# [Task directions]
Look through the data below and return each line where "primary" appears.
# # # # #
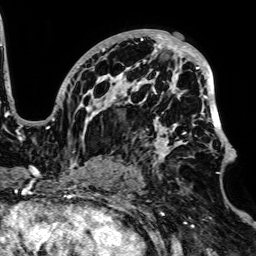
Breast MRI, one axial slice; position 41 of 64 along the scan axis; cropped to one breast; dynamic contrast-enhanced series, time point 2 of 7 at this slice position (early post-contrast); 1.5 T; TE 2.6 ms, TR 5.2 ms; 256 × 256 image matrix. Female patient.
Outlined on this slice (semi-automatically segmented with operator editing):
- enhancing-tissue mask used for the functional tumour volume (all voxels passing the contrast-enhancement thresholds inside the analysis volume; usually the tumour): bounding box (x1, y1, x2, y2) in pixels: (47, 29, 232, 168)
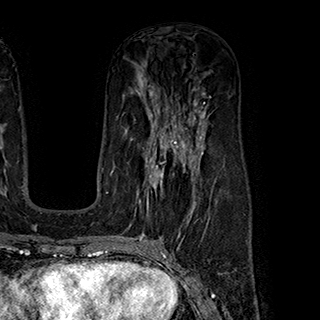
Breast MRI (dynamic contrast-enhanced), one axial slice; position 111 of 180 along the scan axis; cropped to one breast; dynamic contrast-enhanced series, time point 2 of 7 at this slice position (early post-contrast); 1.5 T; TE 2.8 ms, TR 5.4 ms; 320 × 320 image matrix, field of view 225 × 225 mm. Female patient.
Annotated regions visible in this slice (semi-automatically segmented with operator editing):
- enhancing-tissue mask used for the functional tumour volume (all voxels passing the contrast-enhancement thresholds inside the analysis volume; usually the tumour): bounding box <139,145,199,222> (left, top, right, bottom; pixels)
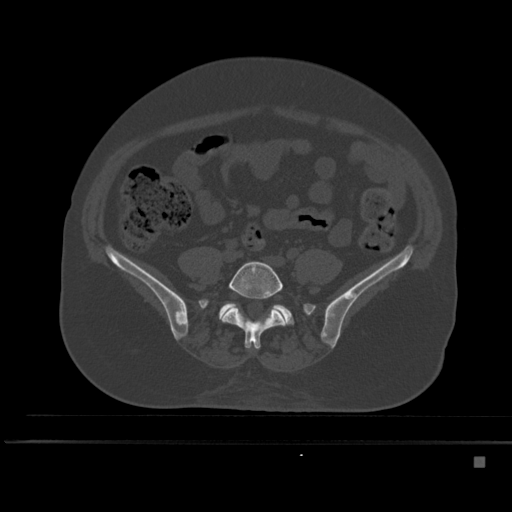
CT including the spine, one axial slice; position 106 of 495 along the scan axis; bone window (W 1800 / L 400 HU); 512 × 512 image matrix, field of view 404 × 404 mm. Patient: female, 33 years. From the clinical record (not read from this slice): primary cancer: breast; vertebrae with lytic lesions (as recorded): T1.
Structures marked on this image (semi-automatic segmentation, software-assisted and operator-edited):
- L5 vertebra: box from (x=220, y=261) to (x=286, y=349) px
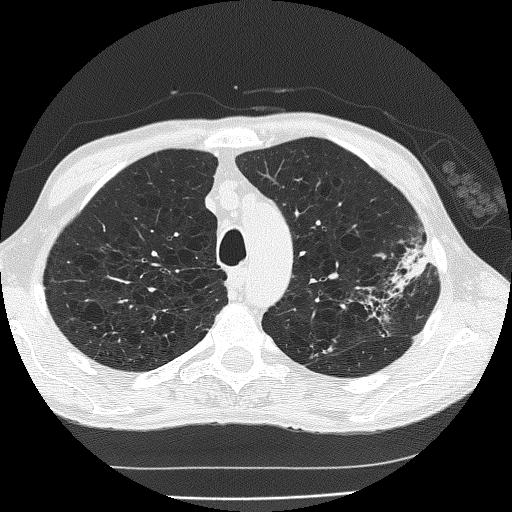
Chest CT (low-dose screening protocol), one axial image. Second annual screen. Lung window (W 1500 / L -600 HU). 2 mm slice thickness. Lung (sharp) reconstruction kernel (FC51). 120 kVp. Male participant, aged 60 years at enrolment.
Lesion marked by an expert reader, bounding box [x1, y1, x2, y2] px = [346, 244, 439, 337]. The screening reader recorded 2 non-calcified nodules or masses ≥4 mm on this exam; which of them this box marks is not recorded.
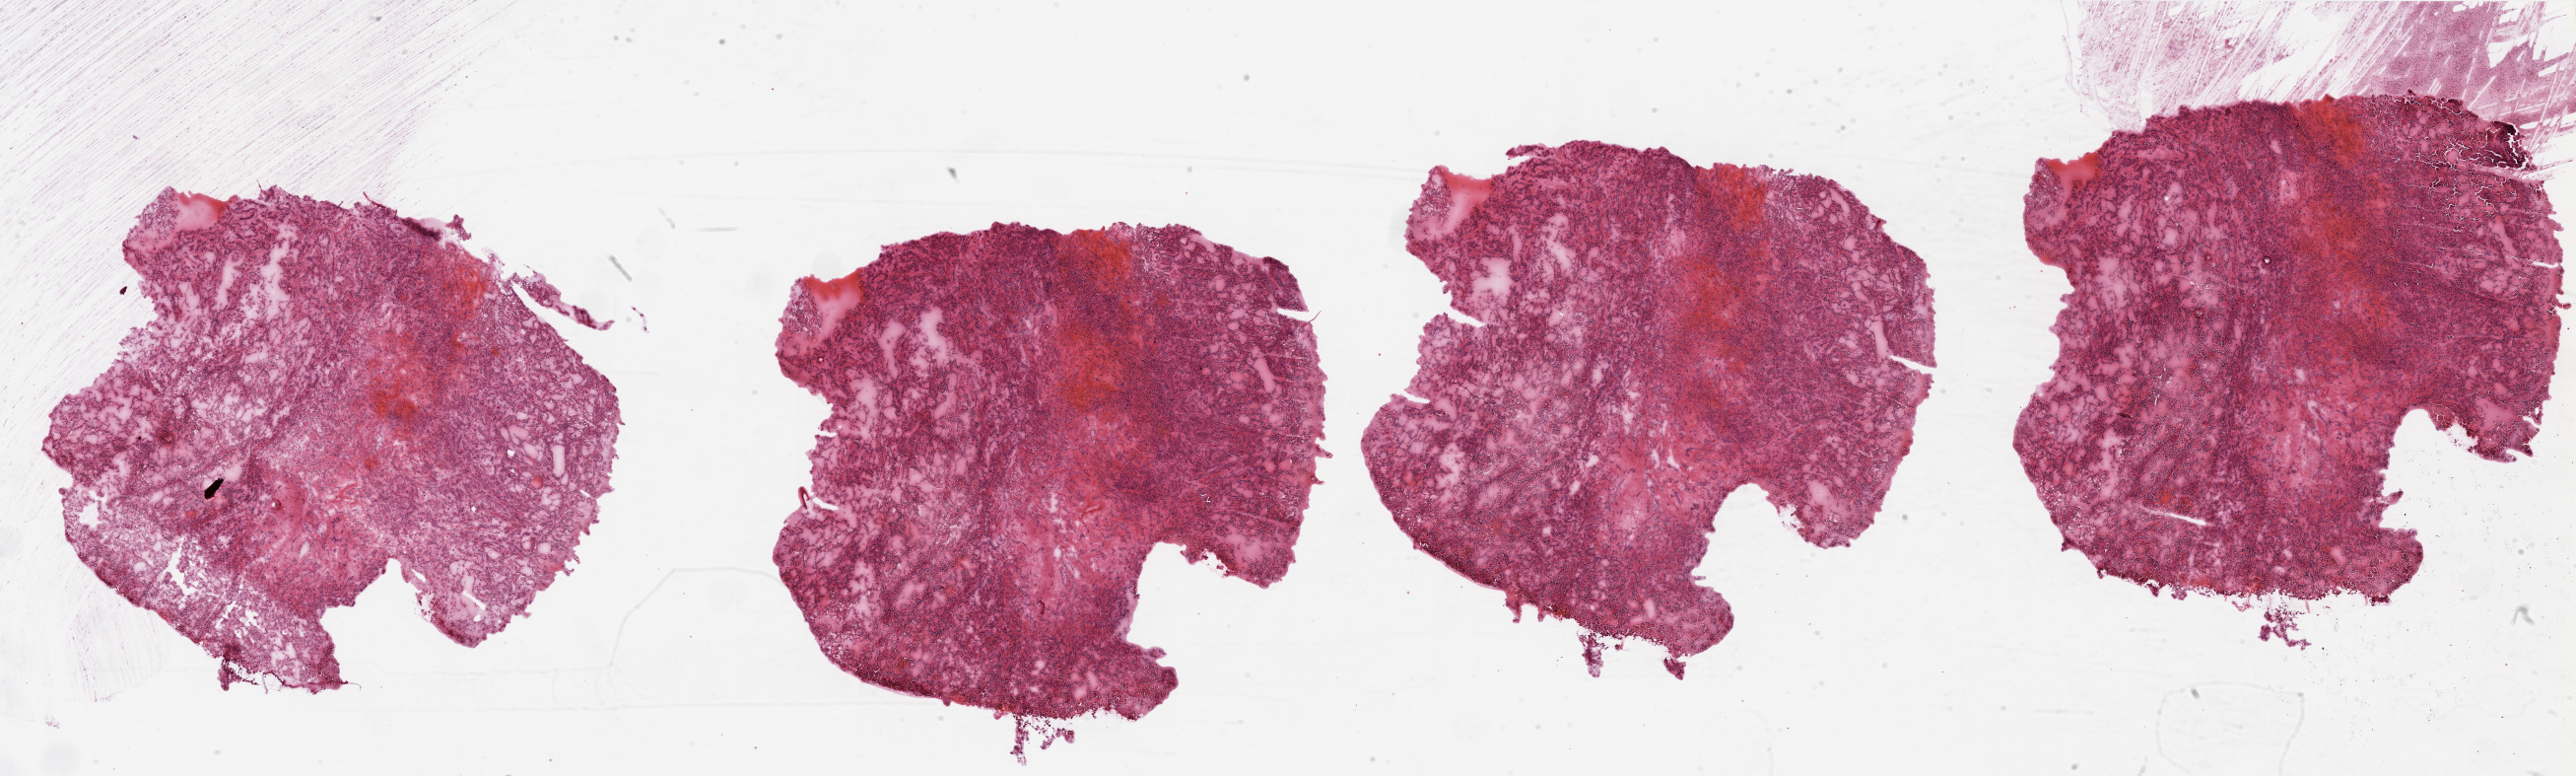
H&E whole-slide image — whole scanned area (about 41.3 x 12.4 mm, from a 20x scan) shown as a low-resolution overview. Tumour tissue sample, sampled site: kidney. 31-year-old female patient. Histologic grade: G2 (moderately differentiated). Composition of this section per pathologist review: tumour nuclei 90%, necrosis 15%.
• AJCC pathologic stage: I
• primary tumour site (as recorded): middle
• diagnosis: Renal cell carcinoma, NOS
# # # # #
# [Exercise output]
CT including the spine, one axial slice; position 106 of 495 along the scan axis; bone window (W 1800 / L 400 HU); 512 × 512 image matrix, field of view 404 × 404 mm. Patient: female, 33 years. From the clinical record (not read from this slice): primary cancer: breast; vertebrae with lytic lesions (as recorded): T1.
• primary tumour site (as recorded): middle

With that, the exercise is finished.